Warmed up from our soup, we started exploring a bit more enthusiastically, checking out tea houses as we went along. We had a bit of a dilemma. As much as we wanted to try a tea house, Jacob and I balked at the idea of going anywhere too touristy. At the same time however, we were completely lost anywhere that didn’t have pictures on the menu. It was a catch-22.

Eventually we stumbled upon the famous Amei Tea House, queued up to take a picture, and noticed a tiny and sketchy looking stone passageway immediately next door.

We shimmied sideways through the narrow entrance, and ducked our heads through a cobwebbed low stone passage that looks like it had been untouched since Jiufen’s mining days.

Coming out the other end of the passage, we found ourselves in a quiet courtyard, standing in front of a massive old wooden tea house. This, we decided, was it.

We went inside the tea house, occupied only by the owners and a set of old women drinking tea. We were led to a table on a covered verandah, whose ancient windows shook and rattled whenever a gust of window hit the tea house. The hostess came to our table and lit a fire in a massive cauldron on the floor next to the table, then set a kettle of hot water on the fire.

She disappeared for a moment, and returned with a tray of clay dishes and wooden utensils. She set the tray on the table, and began to show us how to prepare the tea.

She started by scooping oolong tea into a tiny pot, placing the pot into a larger bowl, and then filling the pot until overflowing with water. Next, she placed tiny cups, hardly larger than a thimble, into the bowl, and poured the tea out over the cups. Using a pair of wooden tongs, she rinsed the dishes in the tea, then discarded the liquid. After she had placed the warm cups on a cloth outside the bowl, she poured more water into the tea pot, let it sit for about 30 seconds, then poured it a pitcher fitted with a strainer. From the pitcher the tea was poured into the thimble-cups. Next, a small bowl (our actual tea cups) was inverted over the cups, then flipped. Lifting the cup so the tea poured into the bowl, she held the cup up for us to smell, then presented us with our bowls of tea. We watched the entire process in awe.

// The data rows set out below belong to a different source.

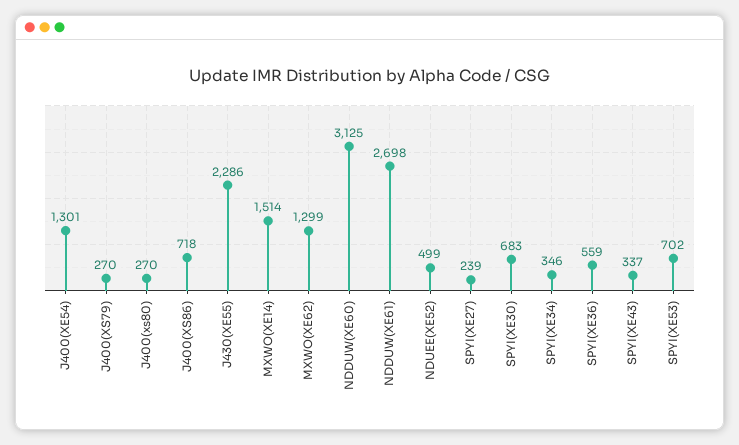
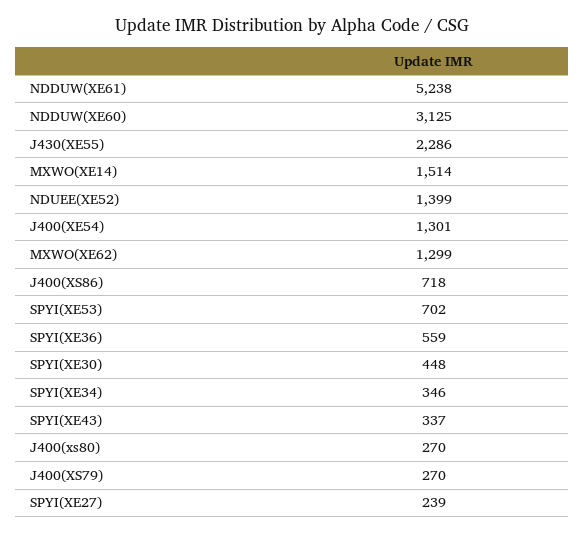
  {
    "J400(XE54)": 1301,
    "J400(XS79)": 270,
    "J400(xs80)": 270,
    "J400(XS86)": 718,
    "J430(XE55)": 2286,
    "MXWO(XE14)": 1514,
    "MXWO(XE62)": 1299,
    "NDDUW(XE60)": 3125,
-   "NDDUW(XE61)": 2698,
+   "NDDUW(XE61)": 5238,
-   "NDUEE(XE52)": 499,
+   "NDUEE(XE52)": 1399,
    "SPYI(XE27)": 239,
-   "SPYI(XE30)": 683,
+   "SPYI(XE30)": 448,
    "SPYI(XE34)": 346,
    "SPYI(XE36)": 559,
    "SPYI(XE43)": 337,
    "SPYI(XE53)": 702
  }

This, she indicated to us, is what we were to do (more or less) to prepare the tea. Tossing the first water poured over new tea leaves was to wash off any impurities, after which the tea could be re-steeped roughly 6 times before it should be replaced with new tea. The oolong tea, even to our uneducated palates, was exquisite. It was light and floral, with a soft, almost creamy quality. The first cups were always the best, before the tea began to take on the slight bitter edge that I am familiar with from (likely sub-par) green tea.  

We spent the remainder of our afternoon in the tea house, listening to the wind rattle the windows, and drinking cup after tiny cup of tea. This, we decided, was a better tea experience than we could have even hoped for – a beautiful tea ceremony in an old, decidedly non-touristy tea house, and a few leisurely hours watching the storm clouds roll over while the lanterns lit up on the streets below.